The cult trainer was originally designed for runners in the Munich Olympics, where 11 Israeli athletes and coaches were killed in a terrorist attack by Palestinian group Black September.
Stop Antisemitism, a US-based organisation fighting antisemitism, criticised Adidas for their choice of celebrity. “Antisemite Bella Hadid was chosen by Adidas as the face for the 1972 Olympic shoe relaunch,” they shared on social media. “The same Olympics in which Jews were butchered by Palestinian terrorists”.
Bella Hadid has been accused of “fanning the flames of antisemitism” by spreading misinformation about Israel. She has accused Israel of being an apartheid “Jewish supremacist” state and claimed “Jesus was Palestinian”.
Stop Antisemitism called Adidas’ choice “on par” for the company, which has previously been criticised for its relationship with Kanye West. The company ended their creative partnership with the rapper over his “unacceptable, hateful, and dangerous” comments in October 2022.
Still, last year, Adidas Chief Executive said West “didn’t mean what he said” and that he wasn’t “a bad person – it just came across that way”. He described the end to Adidas’ creative relationship with the rapper as “very unfortunate”.
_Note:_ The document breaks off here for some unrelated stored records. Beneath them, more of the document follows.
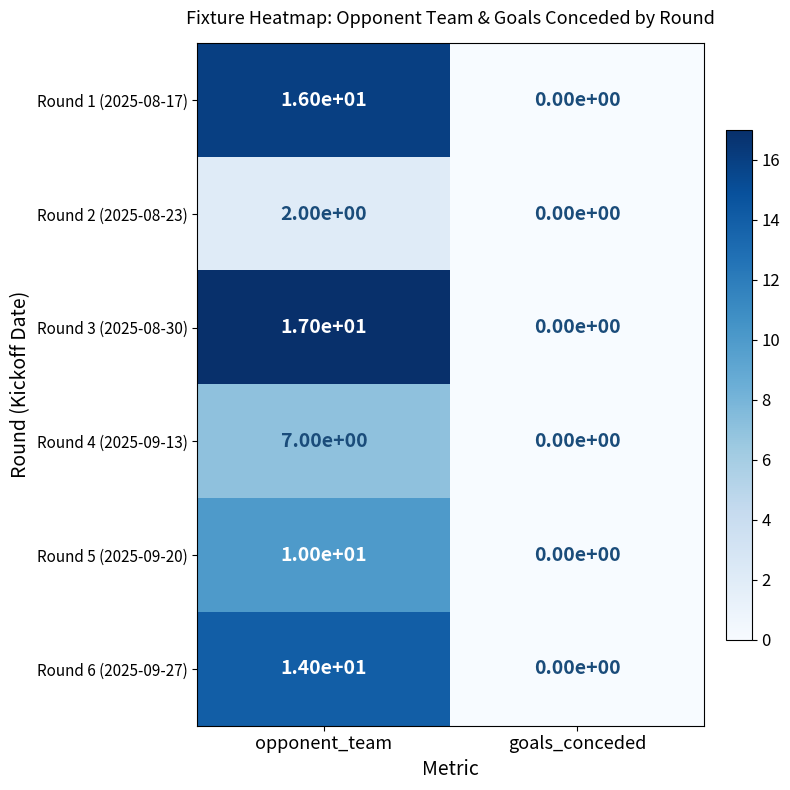

Rank the series at opponent_team from lowest to highest value.

Round 2 (2025-08-23), Round 4 (2025-09-13), Round 5 (2025-09-20), Round 6 (2025-09-27), Round 1 (2025-08-17), Round 3 (2025-08-30)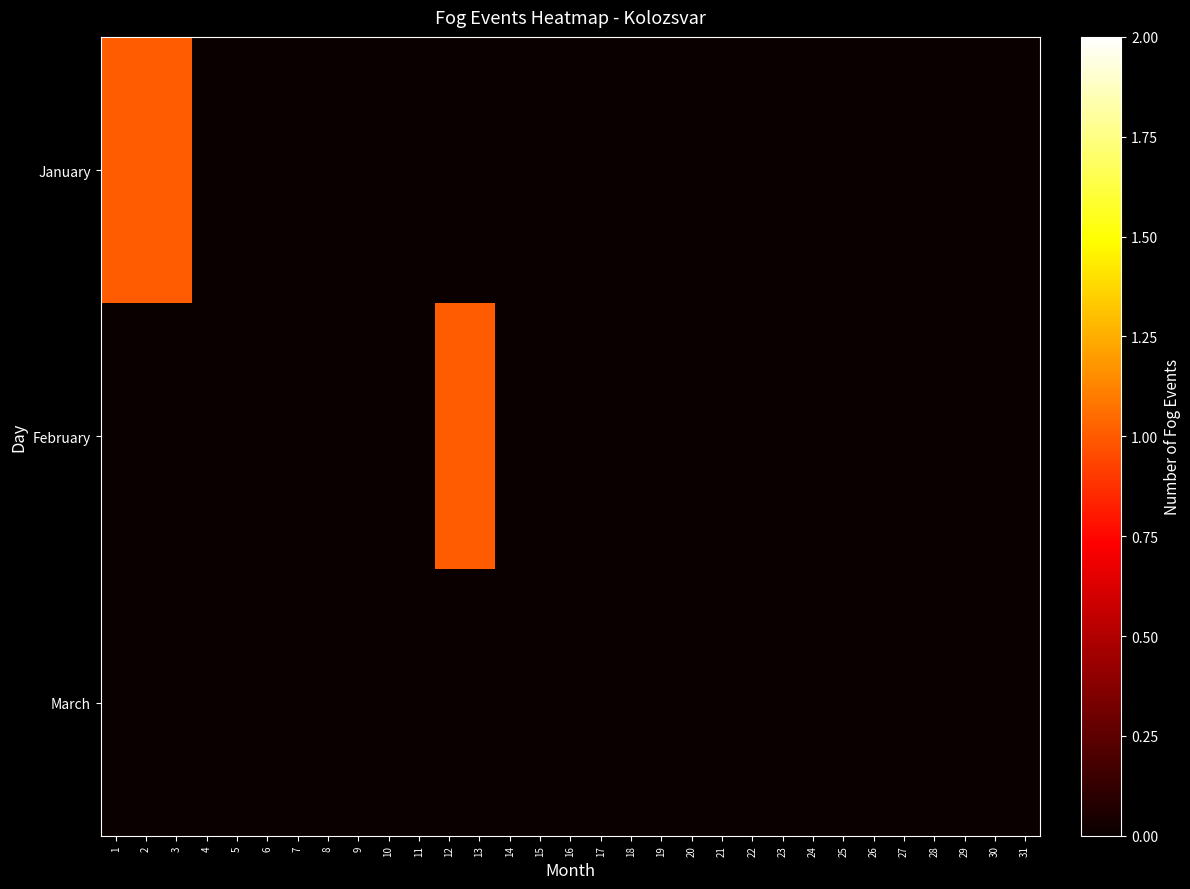

List the series in order of their overall mean, lowest first.

March, February, January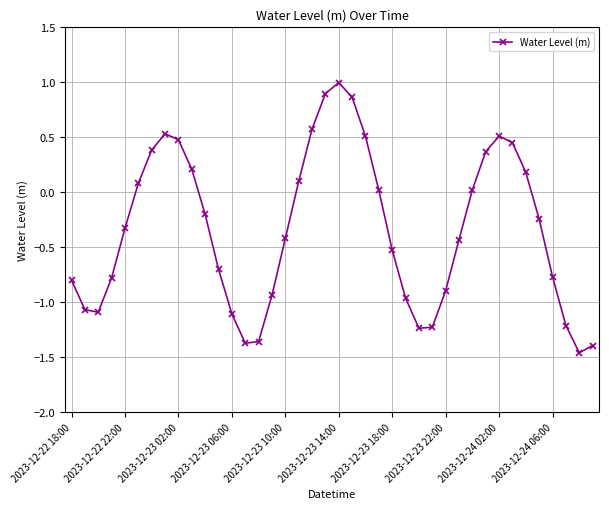

How many lines are shown in the chart?

1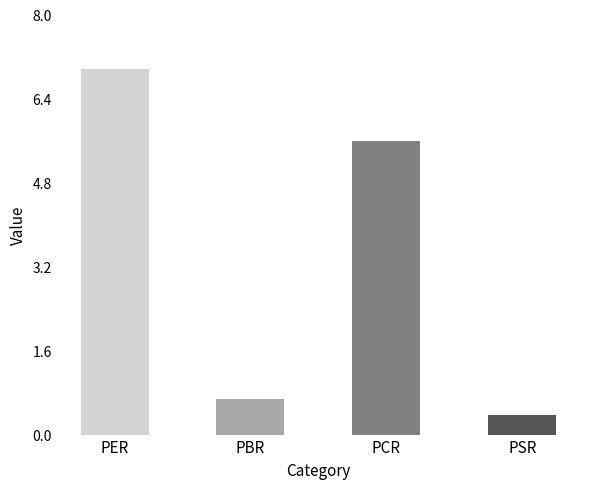

What is the difference between the values at PSR and PER?

6.6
West has praised Adolf Hitler and the Nazis. Speaking in an interview with Alex Jones, he said: “There’s a lot of things I love about Hitler”. He has shared violently antisemitic posts on social media, saying he was “going death con 3 on Jewish People”.
Adidas was founded by brothers Adolf and Rudolf Dassler in Germany in 1924. Both brothers were members of the Nazi party, and during the 1936 Berlin Olympic games, many German athletes sported Dassler shoes.